● **EXERCISE DETAILS**
From the listing, copy out every line, unchanged, starting at the line that has "若对于每个固定的 $x_0 \in" and ending with the line that has "定义映射 $T: X \to B(Y,Z)$，$T(x)(y) = B(x,y)$".

● **LISTED RECORDS**
* * *
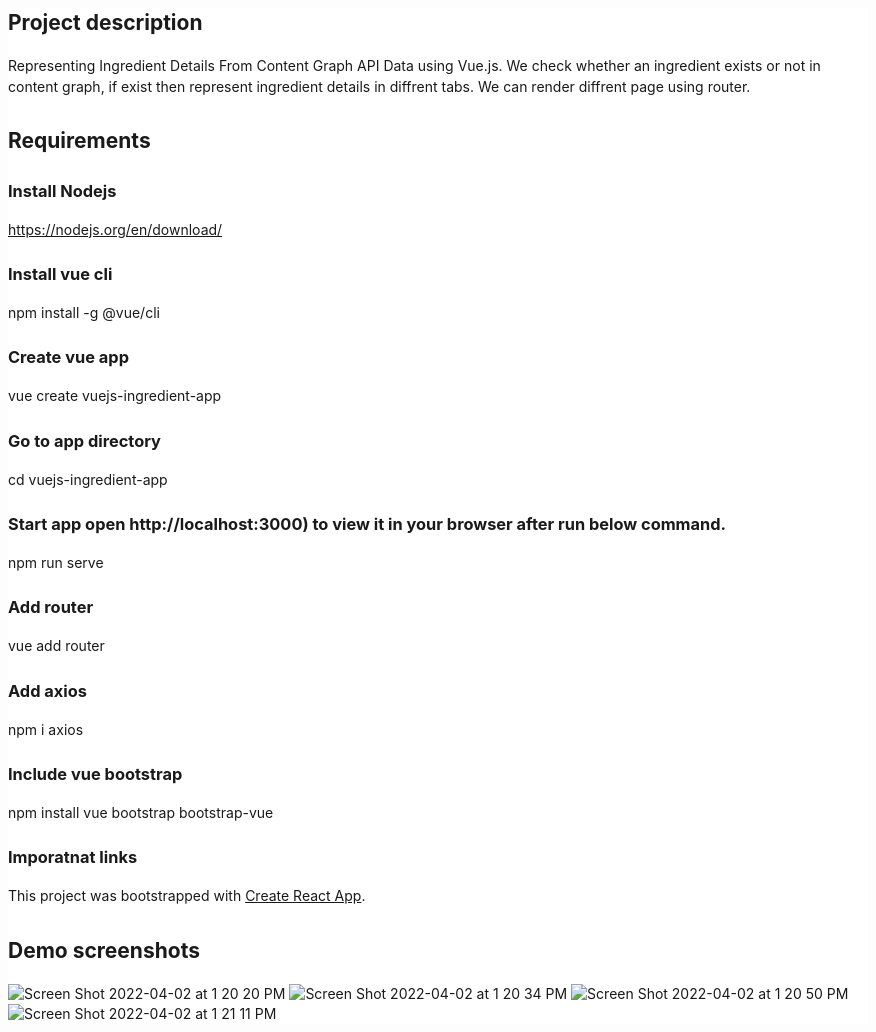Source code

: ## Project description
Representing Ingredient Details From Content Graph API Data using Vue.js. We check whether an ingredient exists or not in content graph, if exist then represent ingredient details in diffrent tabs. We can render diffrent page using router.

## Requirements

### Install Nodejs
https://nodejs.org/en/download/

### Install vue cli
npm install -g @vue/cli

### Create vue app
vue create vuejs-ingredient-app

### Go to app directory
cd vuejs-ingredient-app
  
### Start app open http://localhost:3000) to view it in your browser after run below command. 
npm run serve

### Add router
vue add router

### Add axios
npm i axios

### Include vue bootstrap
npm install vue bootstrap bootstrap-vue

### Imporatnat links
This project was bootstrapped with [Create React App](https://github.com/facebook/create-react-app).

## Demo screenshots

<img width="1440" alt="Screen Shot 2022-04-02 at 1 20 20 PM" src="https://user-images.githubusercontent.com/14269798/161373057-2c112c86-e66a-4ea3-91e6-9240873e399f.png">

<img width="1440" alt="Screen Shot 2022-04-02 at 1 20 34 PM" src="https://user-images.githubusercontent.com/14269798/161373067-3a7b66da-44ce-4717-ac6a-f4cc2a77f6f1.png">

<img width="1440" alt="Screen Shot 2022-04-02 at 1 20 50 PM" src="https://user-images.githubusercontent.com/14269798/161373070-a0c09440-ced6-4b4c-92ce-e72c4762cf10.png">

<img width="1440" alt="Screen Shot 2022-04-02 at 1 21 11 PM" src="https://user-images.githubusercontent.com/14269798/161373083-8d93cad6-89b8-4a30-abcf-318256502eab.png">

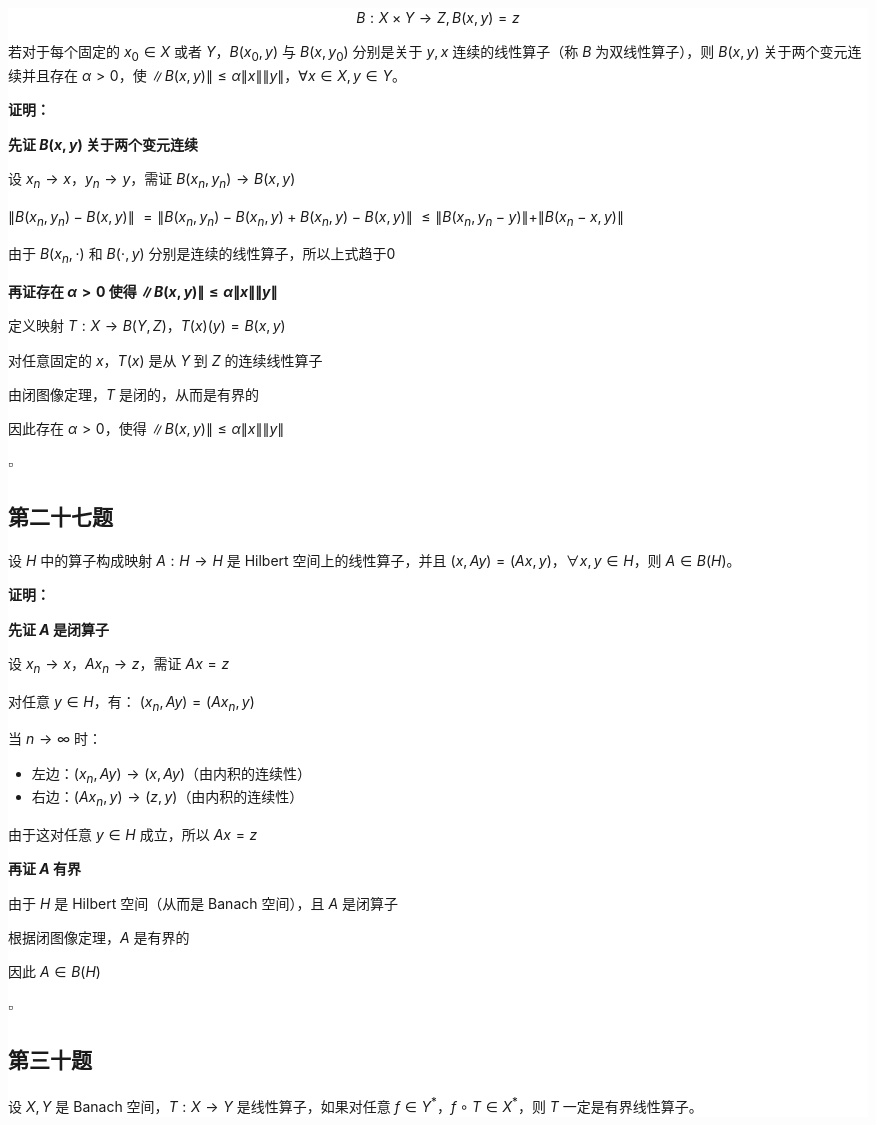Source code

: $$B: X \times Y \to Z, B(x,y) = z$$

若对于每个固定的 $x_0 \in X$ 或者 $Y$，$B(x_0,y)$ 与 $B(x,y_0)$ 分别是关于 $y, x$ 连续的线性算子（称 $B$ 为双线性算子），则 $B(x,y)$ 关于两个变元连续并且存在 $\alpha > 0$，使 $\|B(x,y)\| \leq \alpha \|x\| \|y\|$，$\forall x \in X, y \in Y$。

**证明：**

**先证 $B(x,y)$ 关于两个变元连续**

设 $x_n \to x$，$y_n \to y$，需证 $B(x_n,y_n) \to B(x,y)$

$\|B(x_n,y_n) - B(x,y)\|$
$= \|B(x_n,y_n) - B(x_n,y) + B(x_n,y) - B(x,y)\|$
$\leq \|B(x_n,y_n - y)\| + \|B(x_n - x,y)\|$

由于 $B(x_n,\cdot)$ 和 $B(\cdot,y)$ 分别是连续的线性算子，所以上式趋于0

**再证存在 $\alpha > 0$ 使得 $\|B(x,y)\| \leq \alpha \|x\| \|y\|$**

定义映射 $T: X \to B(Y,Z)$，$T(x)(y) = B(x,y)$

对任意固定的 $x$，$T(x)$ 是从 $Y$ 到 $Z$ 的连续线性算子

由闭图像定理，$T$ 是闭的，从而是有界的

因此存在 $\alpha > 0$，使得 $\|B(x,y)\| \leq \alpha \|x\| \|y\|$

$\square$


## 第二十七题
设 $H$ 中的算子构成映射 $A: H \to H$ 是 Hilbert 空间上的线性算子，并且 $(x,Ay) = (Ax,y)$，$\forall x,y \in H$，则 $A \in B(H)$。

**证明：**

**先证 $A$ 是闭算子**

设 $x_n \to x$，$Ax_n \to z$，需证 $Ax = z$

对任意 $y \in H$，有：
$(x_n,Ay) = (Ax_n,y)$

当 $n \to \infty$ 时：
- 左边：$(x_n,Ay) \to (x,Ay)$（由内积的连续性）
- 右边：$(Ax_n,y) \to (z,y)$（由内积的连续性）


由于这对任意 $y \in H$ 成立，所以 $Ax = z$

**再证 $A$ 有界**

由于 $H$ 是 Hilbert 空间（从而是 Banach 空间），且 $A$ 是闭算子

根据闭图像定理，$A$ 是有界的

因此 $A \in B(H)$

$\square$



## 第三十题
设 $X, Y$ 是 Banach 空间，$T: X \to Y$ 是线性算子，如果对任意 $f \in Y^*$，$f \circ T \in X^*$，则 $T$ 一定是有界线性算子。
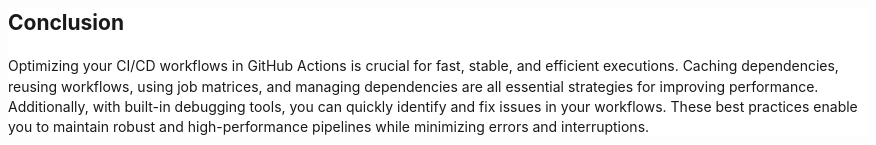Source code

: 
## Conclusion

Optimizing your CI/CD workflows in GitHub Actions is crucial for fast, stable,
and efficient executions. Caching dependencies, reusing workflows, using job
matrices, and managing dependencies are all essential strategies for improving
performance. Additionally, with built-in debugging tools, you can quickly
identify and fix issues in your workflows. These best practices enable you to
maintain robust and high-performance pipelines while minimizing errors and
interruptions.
* * *
● **OUTPUT**
若对于每个固定的 $x_0 \in X$ 或者 $Y$，$B(x_0,y)$ 与 $B(x,y_0)$ 分别是关于 $y, x$ 连续的线性算子（称 $B$ 为双线性算子），则 $B(x,y)$ 关于两个变元连续并且存在 $\alpha > 0$，使 $\|B(x,y)\| \leq \alpha \|x\| \|y\|$，$\forall x \in X, y \in Y$。

**证明：**

**先证 $B(x,y)$ 关于两个变元连续**

设 $x_n \to x$，$y_n \to y$，需证 $B(x_n,y_n) \to B(x,y)$

$\|B(x_n,y_n) - B(x,y)\|$
$= \|B(x_n,y_n) - B(x_n,y) + B(x_n,y) - B(x,y)\|$
$\leq \|B(x_n,y_n - y)\| + \|B(x_n - x,y)\|$

由于 $B(x_n,\cdot)$ 和 $B(\cdot,y)$ 分别是连续的线性算子，所以上式趋于0

**再证存在 $\alpha > 0$ 使得 $\|B(x,y)\| \leq \alpha \|x\| \|y\|$**

定义映射 $T: X \to B(Y,Z)$，$T(x)(y) = B(x,y)$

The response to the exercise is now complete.